Comparison of model performance and time complexity for MI and BFE feature selection approaches for HMM, LDA and PLS-DA classification algorithms. The ⋆ models achieve maximum balanced accuracy performance, while the ⋄ models are those that are manually selected and balance the trade-off between balanced accuracy and time complexity.

Feature Selection	Classification	# of Input	Balanced	Time Complexity [ms]
Technique	Method	Features	Accuracy	Extraction	Inference	Total
MI	HMM ⋆	42	0.77	94.68±9.84	0.64±0.17	95.42±9.91
	HMM ⋄	22	0.74	6.99±0.89	0.51±0.03	7.57±0.91
	LDA ⋆	42	0.81	91.60±6.65	0.05±0.01	91.74±6.66
	LDA ⋄	27	0.80	53.08±1.21	0.05±0.01	53.25±1.22
	PLS-DA ⋆Projected to 22 features	42	0.79	93.50±5.94	0.06±0.01	93.64±5.95
	PLS-DA ⋄Projected to 7 features	27	0.77	49.78±3.06	0.04±0.01	49.90±3.06
BFE	HMM ⋆⋄	12	0.80	6.12±0.53	0.53±0.03	6.71±0.55
	LDA ⋆	27	0.81	38.05±3.89	0.05±0.01	38.18±3.89
	LDA⋄	7	0.81	1.83±1.00	0.05±0.01	1.96±1.01
	PLS-DA ⋆Projected to 12 features	22	0.80	37.86±4.58	0.06±0.01	37.99±4.58
	PLS-DA ⋄Projected to 7 features	17	0.79	36.40±4.24	0.05±0.01	36.54±4.25

The computational performance difference between a desktop machine and a low-power MCU can be estimated by using the floating point performance as a proxy for the mathematical operations required for feature extraction and inference. An ARM Cortex-M4 [41] requires 9 CPU cycles to complete an FP32 Multiply-and-accumulate (MACC) operation, whereas an Intel i9 can complete 2 MACC per cycle [42]. When the clock speed of each chip is considered, the difference in computational capability between this CPU and an ARM Cortex-M4 such as STM32L476RG [43], is a factor in the region of 1000, with timings scaling appropriately. This factor reduction in computation performance would result in total time complexity increasing; ranging from (BFE-LDA ‘⋄’) to (MI-HMM ‘⋆’). Hence, the model with the lowest time complexity is still comfortably within a time complexity for deployment to a MCU. In addition to the information provided within Table 1, Figure 4 presents a graphical comparison between models and illustrates the trade-off between model performance and complexity, through the average validation balanced accuracy and average total processing time, respectively. Although BFE-LDA ‘⋆’ is highest performing, it is evident that BFE-LDA ‘⋄’ achieves almost identical validation performance at significantly lower computational complexity, requiring only 1.83 ± 1.00 ms for feature extraction and 0.05 ± 0.01 ms for inference. Therefore, the BFE-LDA ‘⋄’ would be selected for implementation in resource constrained hardware and is the model considered in the remainder of the analysis.

Figure 4

Graphical comparison of dimensionality reduction and classification algorithms, in terms of time complexity and performance.

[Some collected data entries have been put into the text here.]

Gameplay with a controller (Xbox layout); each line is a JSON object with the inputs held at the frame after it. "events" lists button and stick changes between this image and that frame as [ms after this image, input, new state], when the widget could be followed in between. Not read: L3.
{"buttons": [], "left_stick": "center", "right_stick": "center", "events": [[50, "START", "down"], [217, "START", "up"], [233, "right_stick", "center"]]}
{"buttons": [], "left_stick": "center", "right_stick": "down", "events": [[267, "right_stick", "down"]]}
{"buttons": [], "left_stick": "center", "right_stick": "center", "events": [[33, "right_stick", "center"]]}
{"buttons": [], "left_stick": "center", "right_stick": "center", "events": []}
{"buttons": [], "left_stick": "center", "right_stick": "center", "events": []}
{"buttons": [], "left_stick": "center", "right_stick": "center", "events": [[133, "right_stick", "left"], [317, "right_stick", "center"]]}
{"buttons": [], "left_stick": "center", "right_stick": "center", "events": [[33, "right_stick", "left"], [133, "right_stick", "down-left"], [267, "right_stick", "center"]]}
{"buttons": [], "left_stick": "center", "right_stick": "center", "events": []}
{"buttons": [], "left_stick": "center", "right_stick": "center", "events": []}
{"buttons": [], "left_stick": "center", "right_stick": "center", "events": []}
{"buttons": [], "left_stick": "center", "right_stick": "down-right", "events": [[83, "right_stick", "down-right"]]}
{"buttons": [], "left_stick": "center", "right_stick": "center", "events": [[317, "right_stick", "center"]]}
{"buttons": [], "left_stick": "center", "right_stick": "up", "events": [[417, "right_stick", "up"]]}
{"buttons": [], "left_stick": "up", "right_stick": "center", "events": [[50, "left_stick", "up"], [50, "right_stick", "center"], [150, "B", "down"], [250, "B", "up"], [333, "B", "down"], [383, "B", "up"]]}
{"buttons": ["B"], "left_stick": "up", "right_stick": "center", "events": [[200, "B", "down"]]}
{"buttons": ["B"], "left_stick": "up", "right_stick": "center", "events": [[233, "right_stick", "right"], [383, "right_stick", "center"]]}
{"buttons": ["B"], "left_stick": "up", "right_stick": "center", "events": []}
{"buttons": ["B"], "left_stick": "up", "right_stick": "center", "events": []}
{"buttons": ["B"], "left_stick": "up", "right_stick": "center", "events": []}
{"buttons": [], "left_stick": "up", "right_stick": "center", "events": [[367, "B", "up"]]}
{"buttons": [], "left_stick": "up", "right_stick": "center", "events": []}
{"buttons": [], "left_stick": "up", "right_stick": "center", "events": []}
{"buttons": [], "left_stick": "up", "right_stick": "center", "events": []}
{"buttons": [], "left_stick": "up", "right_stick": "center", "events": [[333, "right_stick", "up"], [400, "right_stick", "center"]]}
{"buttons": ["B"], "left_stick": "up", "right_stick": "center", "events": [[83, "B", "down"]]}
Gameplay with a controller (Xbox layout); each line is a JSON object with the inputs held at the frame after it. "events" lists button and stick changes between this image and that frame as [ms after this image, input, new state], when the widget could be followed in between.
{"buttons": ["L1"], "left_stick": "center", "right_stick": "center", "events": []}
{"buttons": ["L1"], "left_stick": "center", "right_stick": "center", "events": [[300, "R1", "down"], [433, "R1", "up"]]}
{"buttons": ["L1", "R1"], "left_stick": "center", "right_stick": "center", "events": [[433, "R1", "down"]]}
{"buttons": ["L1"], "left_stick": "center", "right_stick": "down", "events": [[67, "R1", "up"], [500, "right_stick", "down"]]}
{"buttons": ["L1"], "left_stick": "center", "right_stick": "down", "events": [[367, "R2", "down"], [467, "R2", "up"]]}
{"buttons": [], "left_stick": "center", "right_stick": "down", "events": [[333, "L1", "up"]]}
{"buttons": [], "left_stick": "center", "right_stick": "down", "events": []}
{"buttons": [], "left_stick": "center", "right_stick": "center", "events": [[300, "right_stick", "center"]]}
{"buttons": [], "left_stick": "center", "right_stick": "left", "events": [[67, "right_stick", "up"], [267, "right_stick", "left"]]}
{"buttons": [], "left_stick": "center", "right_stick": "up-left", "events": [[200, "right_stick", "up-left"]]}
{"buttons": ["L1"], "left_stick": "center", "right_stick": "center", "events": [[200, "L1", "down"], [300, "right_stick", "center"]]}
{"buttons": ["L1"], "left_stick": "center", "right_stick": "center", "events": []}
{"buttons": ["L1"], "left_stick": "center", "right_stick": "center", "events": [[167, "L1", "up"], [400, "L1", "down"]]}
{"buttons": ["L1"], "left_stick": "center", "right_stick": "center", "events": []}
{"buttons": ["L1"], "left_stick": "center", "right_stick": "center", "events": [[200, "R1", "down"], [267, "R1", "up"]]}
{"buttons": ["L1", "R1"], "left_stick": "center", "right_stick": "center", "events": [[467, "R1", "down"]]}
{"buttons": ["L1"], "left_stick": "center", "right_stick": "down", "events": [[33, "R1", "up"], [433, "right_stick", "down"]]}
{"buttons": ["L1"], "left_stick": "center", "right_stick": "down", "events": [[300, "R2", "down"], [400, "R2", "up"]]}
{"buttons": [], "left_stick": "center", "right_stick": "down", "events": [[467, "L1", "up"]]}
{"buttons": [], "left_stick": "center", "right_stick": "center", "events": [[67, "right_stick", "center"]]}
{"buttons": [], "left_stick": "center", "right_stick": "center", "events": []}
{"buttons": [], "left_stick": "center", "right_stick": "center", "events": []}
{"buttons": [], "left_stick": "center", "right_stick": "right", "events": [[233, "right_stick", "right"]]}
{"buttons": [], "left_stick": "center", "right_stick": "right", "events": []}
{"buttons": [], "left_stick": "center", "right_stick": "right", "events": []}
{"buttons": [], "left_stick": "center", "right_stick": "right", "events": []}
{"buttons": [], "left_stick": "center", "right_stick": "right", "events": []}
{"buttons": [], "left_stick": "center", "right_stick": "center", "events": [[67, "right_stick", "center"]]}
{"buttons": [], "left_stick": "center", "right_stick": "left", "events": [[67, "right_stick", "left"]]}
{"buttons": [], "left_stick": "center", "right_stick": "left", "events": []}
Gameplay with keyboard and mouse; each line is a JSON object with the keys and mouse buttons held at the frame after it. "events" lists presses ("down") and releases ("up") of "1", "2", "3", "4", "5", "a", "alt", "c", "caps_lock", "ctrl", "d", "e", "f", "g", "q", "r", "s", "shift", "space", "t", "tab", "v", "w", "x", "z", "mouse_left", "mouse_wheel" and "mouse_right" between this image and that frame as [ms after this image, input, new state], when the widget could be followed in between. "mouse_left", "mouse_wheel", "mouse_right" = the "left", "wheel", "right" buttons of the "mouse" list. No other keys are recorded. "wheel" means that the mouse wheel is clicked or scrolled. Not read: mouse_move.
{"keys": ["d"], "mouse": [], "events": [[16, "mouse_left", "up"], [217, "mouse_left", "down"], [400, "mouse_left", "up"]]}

The mean validation performance of BFE-LDA ‘⋄’, in terms of the weighted performance metrics of balanced accuracy, precision, and recall are 0.81, 0.85 and 0.82, respectively. The average validation confusion matrix, along with the standard deviations, is shown in Figure 5a. The confusion matrix indicates the normalised individual performance for all states, e.g., the normalised True Positive performance for ‘eating’ is 0.79 ± 0.03, while ‘rumination’ is mis-classified as ‘eating’ 0.16 ± 0.02; in all cases, the standard deviation is below 0.03. The BFE-LDA ‘⋄’ model with the highest performance on the validation set is selected for evaluation of performance on the test set.

Figure 5

Confusion matrices for the selected classification model based on a LDA utilising features selected through BFE that yielded the best trade-off between model performance and complexity—BFE-LDA ‘⋄’. (a) Validation dataset. (b) Test dataset.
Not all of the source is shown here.